Records for this task:
·····

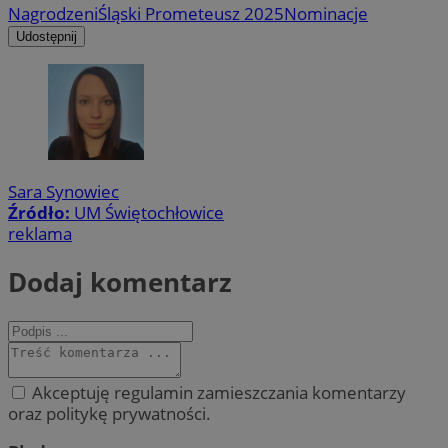
Nagrodzeni
Śląski Prometeusz 2025
Nominacje
Udostępnij
Sara Synowiec
Źródło:
UM Świętochłowice
reklama
Dodaj komentarz
Akceptuję regulamin zamieszczania komentarzy
oraz politykę prywatności.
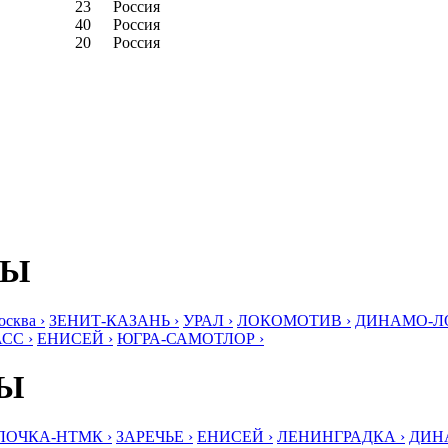
23
Россия
40
Россия
20
Россия
БЫ
ква ›
ЗЕНИТ-КАЗАНЬ ›
УРАЛ ›
ЛОКОМОТИВ ›
ДИНАМО-ЛО
СС ›
ЕНИСЕЙ ›
ЮГРА-САМОТЛОР ›
БЫ
ЛОЧКА-НТМК ›
ЗАРЕЧЬЕ ›
ЕНИСЕЙ ›
ЛЕНИНГРАДКА ›
ДИНА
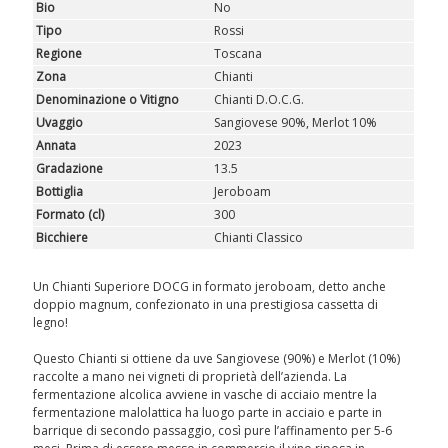
Bio
No
Tipo
Rossi
Regione
Toscana
Zona
Chianti
Denominazione o Vitigno
Chianti D.O.C.G.
Uvaggio
Sangiovese 90%, Merlot 10%
Annata
2023
Gradazione
13.5
Bottiglia
Jeroboam
Formato (cl)
300
Bicchiere
Chianti Classico
Un Chianti Superiore DOCG in formato jeroboam, detto anche
doppio magnum, confezionato in una prestigiosa cassetta di
legno!
Questo Chianti si ottiene da uve Sangiovese (90%) e Merlot (10%)
raccolte a mano nei vigneti di proprietà dell’azienda. La
fermentazione alcolica avviene in vasche di acciaio mentre la
fermentazione malolattica ha luogo parte in acciaio e parte in
barrique di secondo passaggio, così pure l’affinamento per 5-6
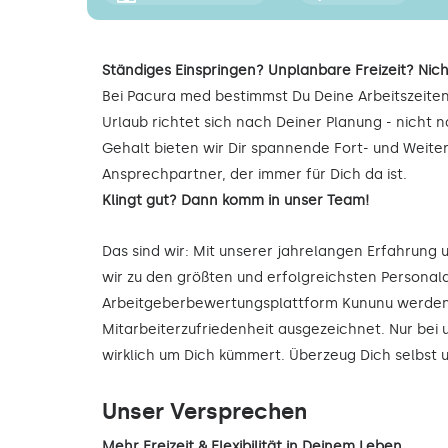
Ständiges Einspringen? Unplanbare Freizeit? Nich
Bei Pacura med bestimmst Du Deine Arbeitszeiten
Urlaub richtet sich nach Deiner Planung - nicht
Gehalt bieten wir Dir spannende Fort- und Weite
Ansprechpartner, der immer für Dich da ist.
Klingt gut? Dann komm in unser Team!
Das sind wir: Mit unserer jahrelangen Erfahrung
wir zu den größten und erfolgreichsten Personald
Arbeitgeberbewertungsplattform Kununu werden 
Mitarbeiterzufriedenheit ausgezeichnet. Nur bei 
wirklich um Dich kümmert. Überzeug Dich selbst
Unser Versprechen
Mehr Freizeit & Flexibilität in Deinem Leben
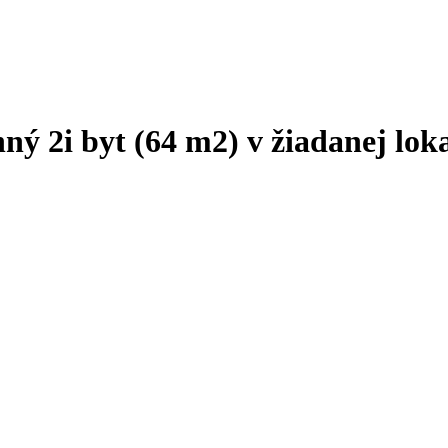
ý 2i byt (64 m2) v žiadanej loka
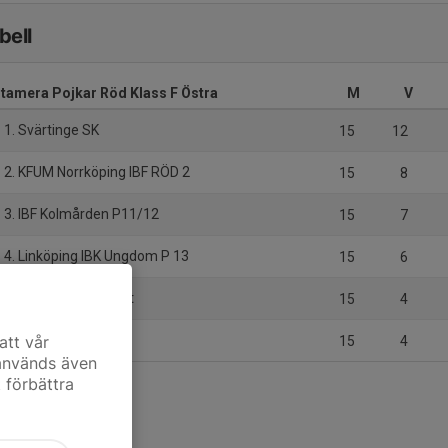
bell
tamera Pojkar Röd Klass F Östra
M
V
1. Svärtinge SK
15
12
2. KFUM Norrköping IBF RÖD 2
15
8
3. IBF Kolmården P11/12
15
7
4. Linköping IBK Ungdom P 13
15
6
5. Hjulsbro IK P 13 Vit
15
4
6. Ledberg IBF P 13
att vår
15
4
 används även
t förbättra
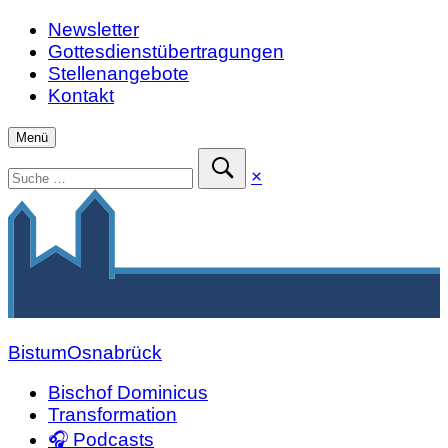
Zum
Newsletter
Inhalt
Gottesdienstübertragungen
springen
Stellenangebote
Kontakt
Menü
Suchen
Suche
×
nach:
schließen
Suche
absenden
Bistum
Osnabrück
Bischof Dominicus
Transformation
🎧 Podcasts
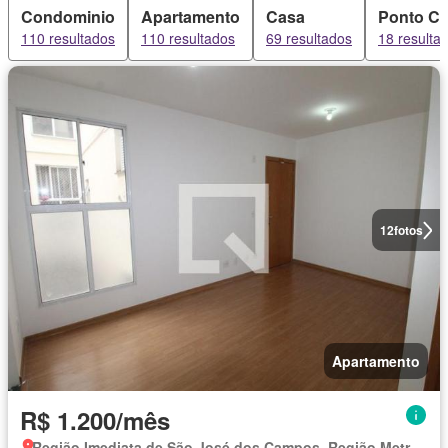
Condominio
Apartamento
Casa
Ponto Co
110 resultados
110 resultados
69 resultados
18 resulta
12
fotos
Apartamento
R$ 1.200/mês
Região Imediata de São José dos Campos, Região Metropolitana do Vale do Paraíba e Litoral Norte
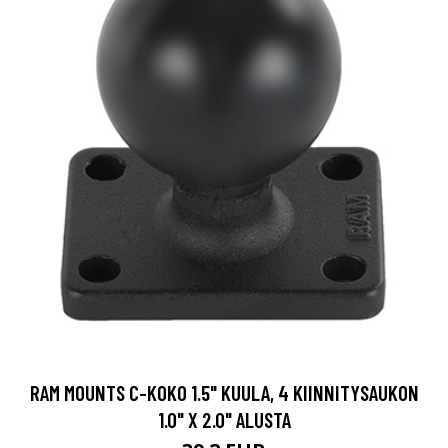
RAM MOUNTS C-KOKO 1.5" KUULA, 4 KIINNITYSAUKON
1.0" X 2.0" ALUSTA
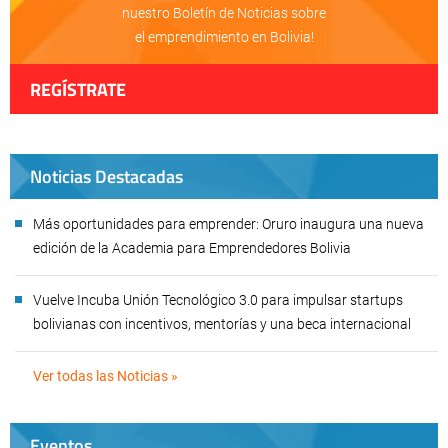
nuestro Boletín de Noticias sobre
el emprendimiento en Bolivia!
REGÍSTRATE
Noticias Destacadas
Más oportunidades para emprender: Oruro inaugura una nueva
edición de la Academia para Emprendedores Bolivia
Vuelve Incuba Unión Tecnológico 3.0 para impulsar startups
bolivianas con incentivos, mentorías y una beca internacional
Ver todas las Noticias »
Eventos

·····

A faithful copy of the data is required: each word kept, each picture omitted.

Finished task:
Nagrodzeni
Śląski Prometeusz 2025
Nominacje
Udostępnij
Sara Synowiec
Źródło:
UM Świętochłowice
reklama
Dodaj komentarz
Akceptuję regulamin zamieszczania komentarzy
oraz politykę prywatności.
23
Россия
40
Россия
20
Россия
БЫ
ква ›
ЗЕНИТ-КАЗАНЬ ›
УРАЛ ›
ЛОКОМОТИВ ›
ДИНАМО-ЛО
СС ›
ЕНИСЕЙ ›
ЮГРА-САМОТЛОР ›
БЫ
ЛОЧКА-НТМК ›
ЗАРЕЧЬЕ ›
ЕНИСЕЙ ›
ЛЕНИНГРАДКА ›
ДИНА
Bio
No
Tipo
Rossi
Regione
Toscana
Zona
Chianti
Denominazione o Vitigno
Chianti D.O.C.G.
Uvaggio
Sangiovese 90%, Merlot 10%
Annata
2023
Gradazione
13.5
Bottiglia
Jeroboam
Formato (cl)
300
Bicchiere
Chianti Classico
Un Chianti Superiore DOCG in formato jeroboam, detto anche
doppio magnum, confezionato in una prestigiosa cassetta di
legno!
Questo Chianti si ottiene da uve Sangiovese (90%) e Merlot (10%)
raccolte a mano nei vigneti di proprietà dell’azienda. La
fermentazione alcolica avviene in vasche di acciaio mentre la
fermentazione malolattica ha luogo parte in acciaio e parte in
barrique di secondo passaggio, così pure l’affinamento per 5-6
Ständiges Einspringen? Unplanbare Freizeit? Nich
Bei Pacura med bestimmst Du Deine Arbeitszeiten
Urlaub richtet sich nach Deiner Planung - nicht
Gehalt bieten wir Dir spannende Fort- und Weite
Ansprechpartner, der immer für Dich da ist.
Klingt gut? Dann komm in unser Team!
Das sind wir: Mit unserer jahrelangen Erfahrung
wir zu den größten und erfolgreichsten Personald
Arbeitgeberbewertungsplattform Kununu werden 
Mitarbeiterzufriedenheit ausgezeichnet. Nur bei 
wirklich um Dich kümmert. Überzeug Dich selbst
Unser Versprechen
Mehr Freizeit & Flexibilität in Deinem Leben
ý 2i byt (64 m2) v žiadanej loka
bell
tamera Pojkar Röd Klass F Östra
M
V
1. Svärtinge SK
15
12
2. KFUM Norrköping IBF RÖD 2
15
8
3. IBF Kolmården P11/12
15
7
4. Linköping IBK Ungdom P 13
15
6
5. Hjulsbro IK P 13 Vit
15
4
6. Ledberg IBF P 13
att vår
15
4
 används även
t förbättra
Zum
Newsletter
Inhalt
Gottesdienstübertragungen
springen
Stellenangebote
Kontakt
Menü
Suchen
Suche
×
nach:
schließen
Suche
absenden
Bistum
Osnabrück
Bischof Dominicus
Transformation
🎧 Podcasts
Condominio
Apartamento
Casa
Ponto Co
110 resultados
110 resultados
69 resultados
18 resulta
12
fotos
Apartamento
R$ 1.200/mês
Região Imediata de São José dos Campos, Região Metropolitana do Vale do Paraíba e Litoral Norte
RAM MOUNTS C-KOKO 1.5" KUULA, 4 KIINNITYSAUKON
1.0" X 2.0" ALUSTA
nuestro Boletín de Noticias sobre
el emprendimiento en Bolivia!
REGÍSTRATE
Noticias Destacadas
Más oportunidades para emprender: Oruro inaugura una nueva
edición de la Academia para Emprendedores Bolivia
Vuelve Incuba Unión Tecnológico 3.0 para impulsar startups
bolivianas con incentivos, mentorías y una beca internacional
Ver todas las Noticias »
Eventos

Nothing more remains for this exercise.